I walked in San Francisco in the fog and the mist.
I went out a Lutheran, came back a humanist.
Got back to the hotel and my spirit rejoiced:
This town may be cold but by God it is moist.
I loved to write parodies of Dylan, who wrote so many great parodies of himself.
If not for you, I’d have no revenue,
Never would’ve got through the U,
I’d screw up my job interview, be totally screwed,
One sad dude living in solitude in the nude,
No aptitude to pursue,
Wouldn’t know beef stew
From chicken cordon bleu,
Or conditioner from shampoo, if not for you.
Satire is perishable, like lettuce. The few songs of mine that still appeal are straightforward love songs. I don’t care about your wine list. I’ll just have a glass of beer. I don’t need to hear the specials. I just wish that she were here. I wrote it when I was alone in New York and Jenny was on the road with City Opera and the city felt empty. I wrote one for my grandsons. In the valley here we be, sitting on your daddy’s knee, Freddie and his brother Charlie eating chocolate candy. Summer days I was a kid, all the funny things we did. When grownups came, we ran and hid, back behind the lilacs. In the heat of summer sun, round and round the yard we run, chase the dog and just for fun we put him in the sprinkler. Summer days my pals and I lay and looked up at the sky, wondered how do airplanes fly over Minnesota.

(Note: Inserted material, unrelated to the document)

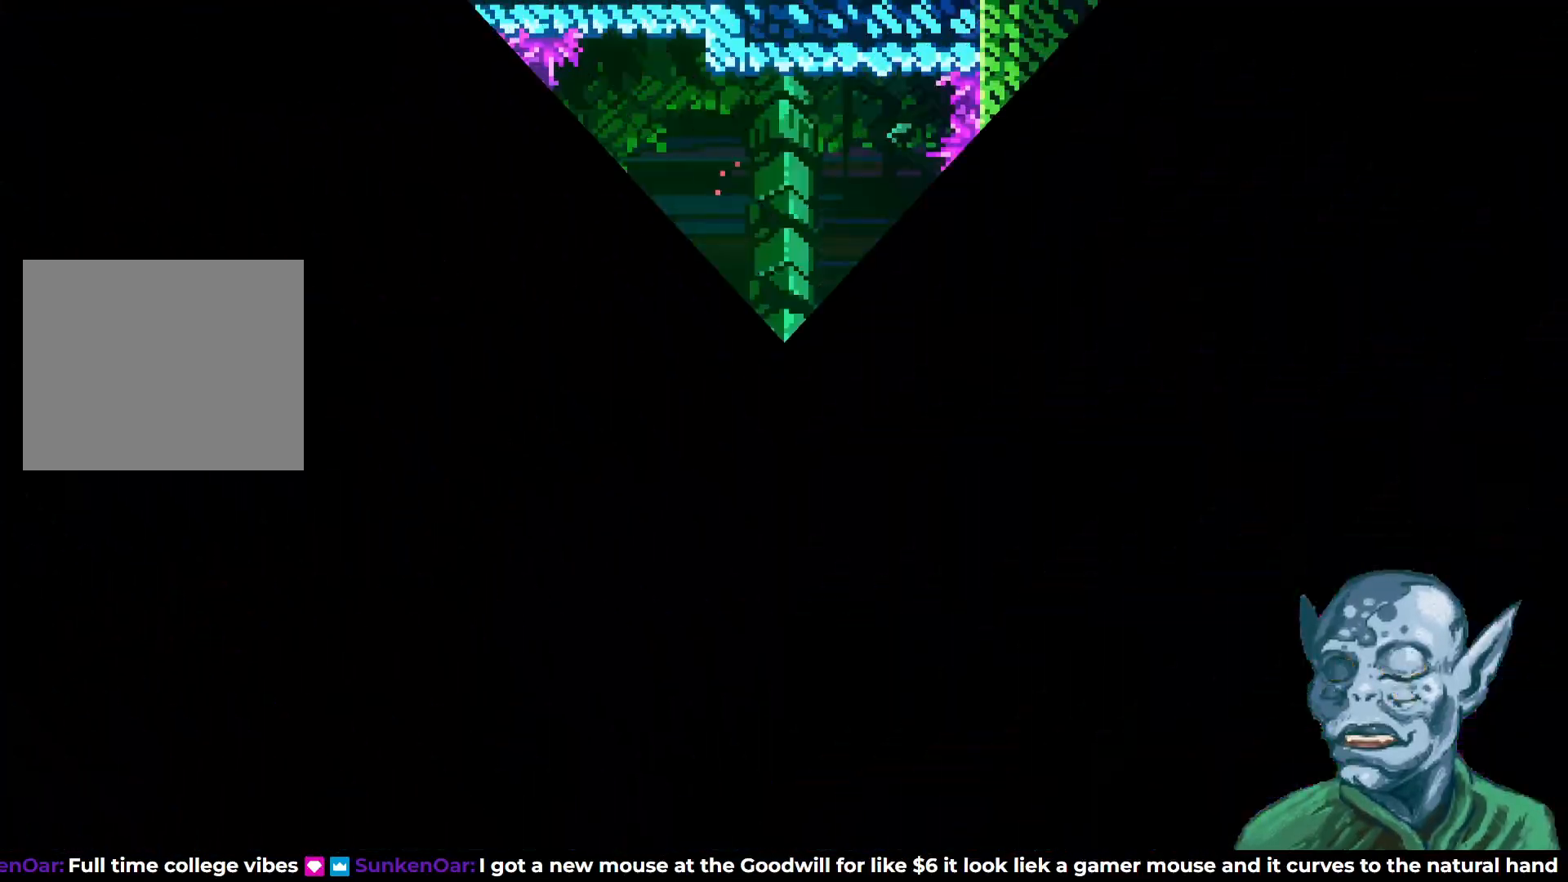
{"buttons": [], "left_stick": "center", "right_stick": "center", "events": []}
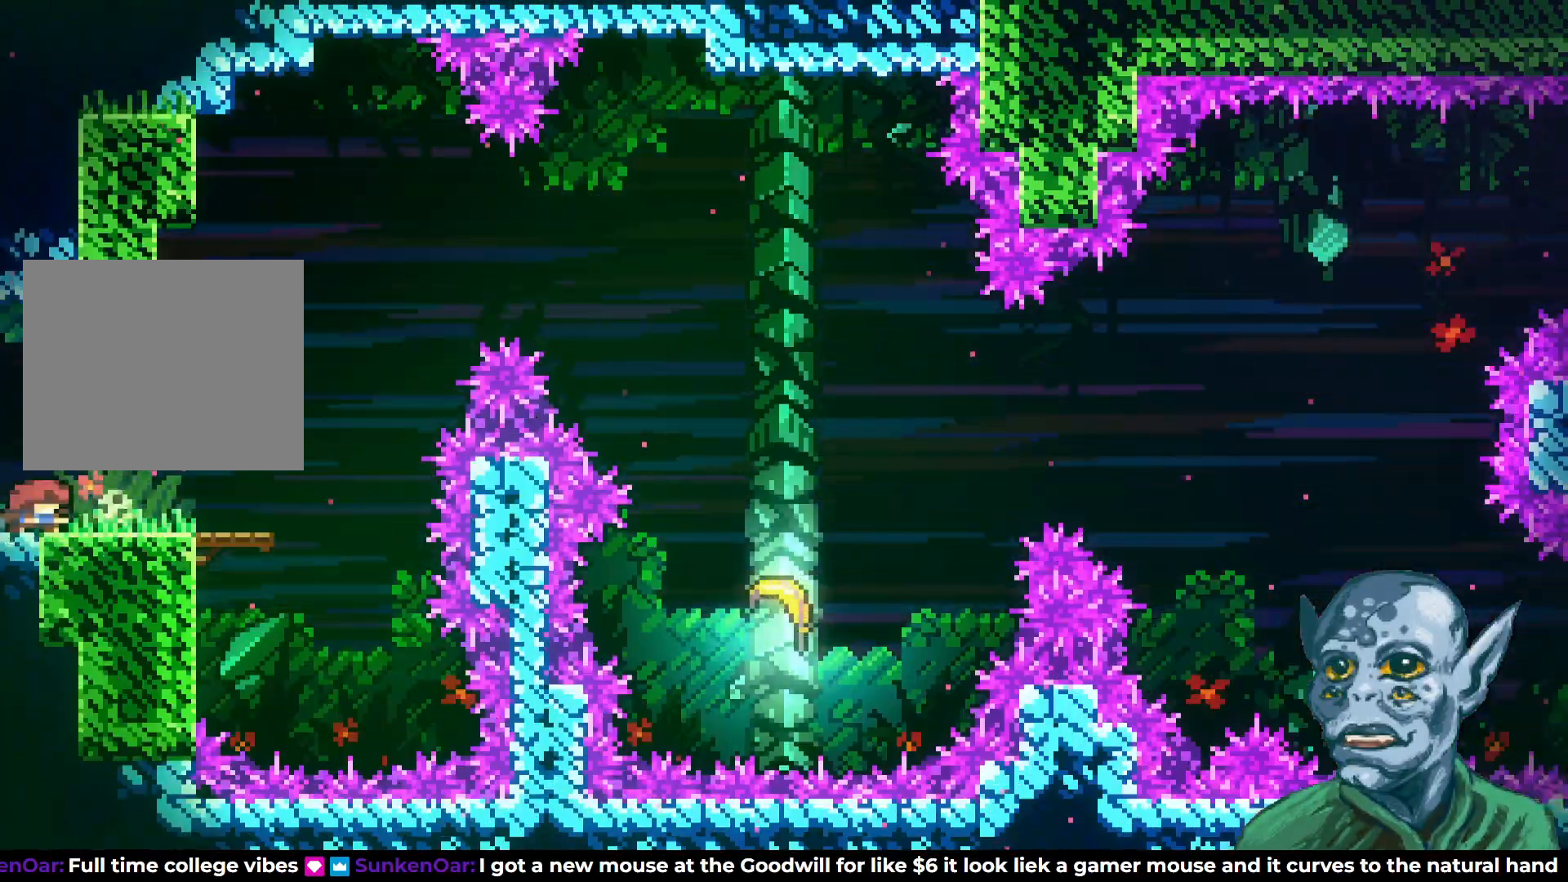
{"buttons": ["CROSS", "DPAD_UP", "DPAD_RIGHT"], "left_stick": "center", "right_stick": "center", "events": [[117, "DPAD_RIGHT", "down"], [417, "CROSS", "down"], [433, "DPAD_UP", "down"]]}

In my twenties, I aimed to be a satirist because it was an acceptable outlet for arrogance, and now, looking back, my New Yorker stories seem very dated, locked in the leather harness of irony. I loved the emotional freedom of the radio show that let me sing a lullaby to my child: Little girl lost in a forest of dreams. For a moment it seems something big and cold got ahold of you. But Daddy’s arms will gather you in. I will take you home. Where we go, there will be birds to cheer you. Where we go, I’ll be right here near you. I will take you home. The audience takes a deep breath, they recognize the feeling, they’ve been there, they appreciate freedom from irony, they feel comforted. My dad never put his arms around me that I recall. It doesn’t matter. I was wealthy with aunts, and twenty years ago the last of them left the world while I wasn’t looking and I wrote:
Goodbye to my uncles, farewell to my aunts.

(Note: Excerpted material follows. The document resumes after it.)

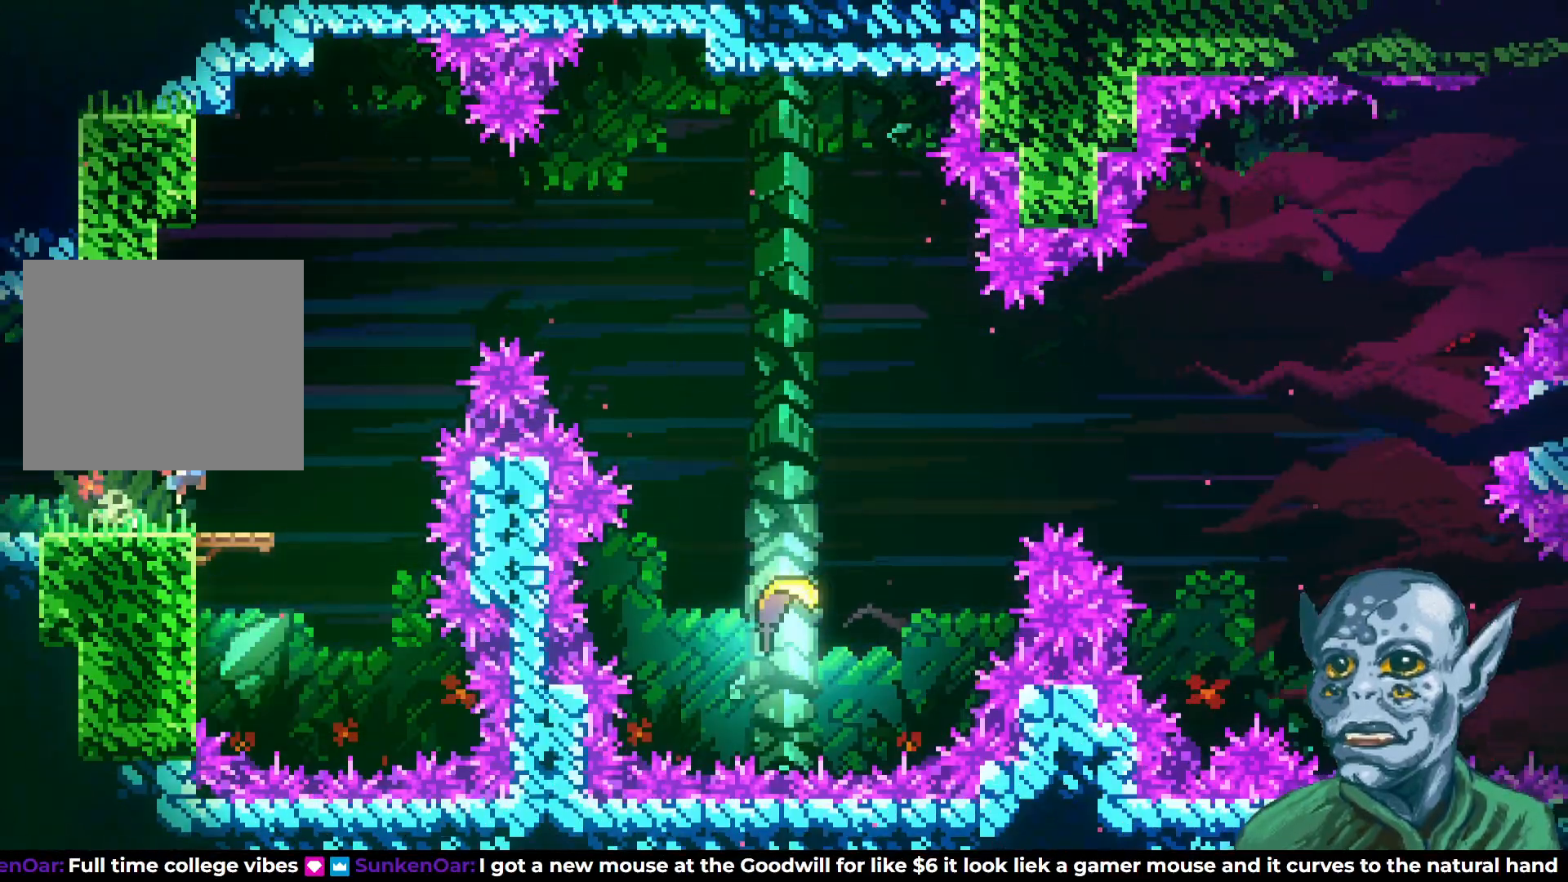
{"buttons": ["DPAD_RIGHT"], "left_stick": "center", "right_stick": "center", "events": [[100, "CROSS", "up"], [233, "SQUARE", "down"], [450, "DPAD_UP", "up"], [450, "SQUARE", "up"]]}
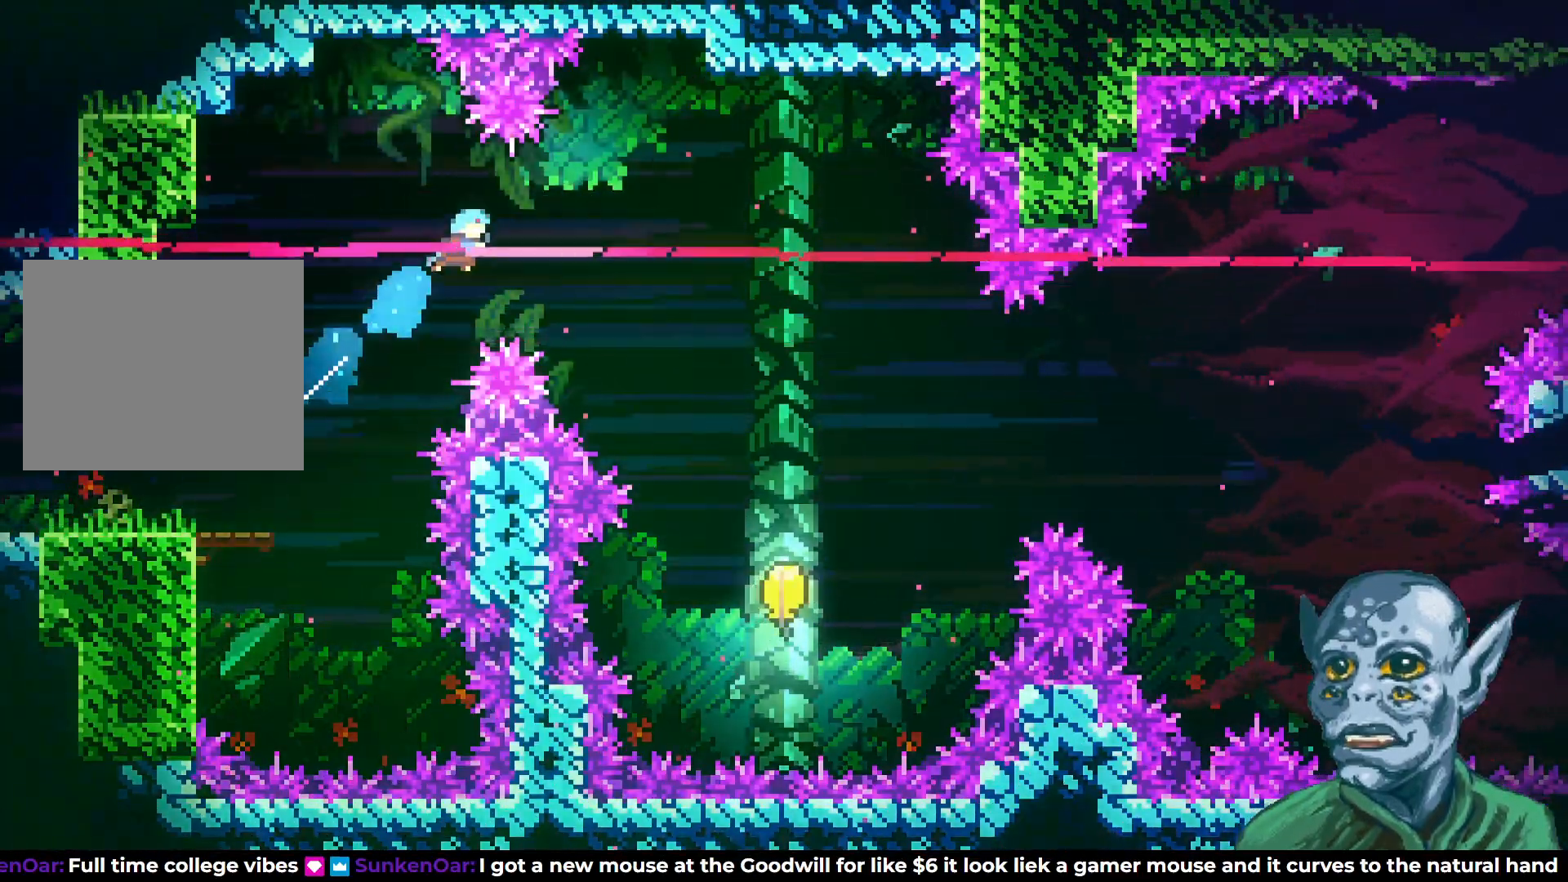
{"buttons": ["DPAD_RIGHT"], "left_stick": "center", "right_stick": "center", "events": []}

One after another, they went and lay down
In the green pastures beside the still waters
And make no sound.
Their arms that held me for so many years
Their beautiful voices no longer I’ll hear
They’re in Jesus’ arms and He’s talking to them
In the rapturous New Jerusalem,
And I know they’re at peace in a land of delight,
But I miss them tonight.
It’s a good song. I still sing it now and then. When it comes to love, we are all amateurs. A person can develop fine skills of mockery, and, God knows, love makes us vulnerable to satire. You embrace your wife and speak tenderly and you hear the snickers of your teenage children. Love between the elderly is hilarious to them. Nonetheless, I hold her tight and grasp her rear end and the satirists go Ewwww in disgust, and this gives an old satirist like me pleasure, having love and being mocked for it, and also holding the finest of all buttocks. I have a framed photograph of my wife, naked, and when I die, I want it to come along with me, in the event I am accidentally buried alive. And also a flashlight.